◆ INFORMATION PROVIDED ◆

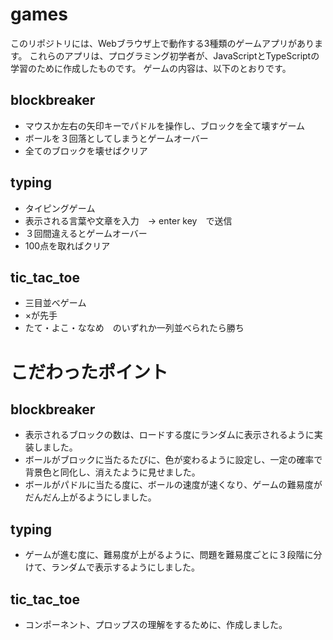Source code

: # games
  このリポジトリには、Webブラウザ上で動作する3種類のゲームアプリがあります。
  これらのアプリは、プログラミング初学者が、JavaScriptとTypeScriptの学習のために作成したものです。
  ゲームの内容は、以下のとおりです。

## blockbreaker
- マウスか左右の矢印キーでパドルを操作し、ブロックを全て壊すゲーム
- ボールを３回落としてしまうとゲームオーバー
- 全てのブロックを壊せばクリア

## typing
- タイピングゲーム
- 表示される言葉や文章を入力　→ enter key　で送信
- ３回間違えるとゲームオーバー
- 100点を取ればクリア

## tic_tac_toe
- 三目並べゲーム
- ×が先手
- たて・よこ・ななめ　のいずれか一列並べられたら勝ち
  
# こだわったポイント
## blockbreaker
  - 表示されるブロックの数は、ロードする度にランダムに表示されるように実装しました。
  - ボールがブロックに当たるたびに、色が変わるように設定し、一定の確率で背景色と同化し、消えたように見せました。
  - ボールがパドルに当たる度に、ボールの速度が速くなり、ゲームの難易度がだんだん上がるようにしました。

## typing
  - ゲームが進む度に、難易度が上がるように、問題を難易度ごとに３段階に分けて、ランダムで表示するようにしました。

## tic_tac_toe
  - コンポーネント、プロップスの理解をするために、作成しました。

◆ WORK REQUIRED ◆
Each record above must be retyped exactly, minus its pictures.

◆ ANSWER ◆
Source code

: # games
  このリポジトリには、Webブラウザ上で動作する3種類のゲームアプリがあります。
  これらのアプリは、プログラミング初学者が、JavaScriptとTypeScriptの学習のために作成したものです。
  ゲームの内容は、以下のとおりです。

## blockbreaker
- マウスか左右の矢印キーでパドルを操作し、ブロックを全て壊すゲーム
- ボールを３回落としてしまうとゲームオーバー
- 全てのブロックを壊せばクリア

## typing
- タイピングゲーム
- 表示される言葉や文章を入力　→ enter key　で送信
- ３回間違えるとゲームオーバー
- 100点を取ればクリア

## tic_tac_toe
- 三目並べゲーム
- ×が先手
- たて・よこ・ななめ　のいずれか一列並べられたら勝ち
  
# こだわったポイント
## blockbreaker
  - 表示されるブロックの数は、ロードする度にランダムに表示されるように実装しました。
  - ボールがブロックに当たるたびに、色が変わるように設定し、一定の確率で背景色と同化し、消えたように見せました。
  - ボールがパドルに当たる度に、ボールの速度が速くなり、ゲームの難易度がだんだん上がるようにしました。

## typing
  - ゲームが進む度に、難易度が上がるように、問題を難易度ごとに３段階に分けて、ランダムで表示するようにしました。

## tic_tac_toe
  - コンポーネント、プロップスの理解をするために、作成しました。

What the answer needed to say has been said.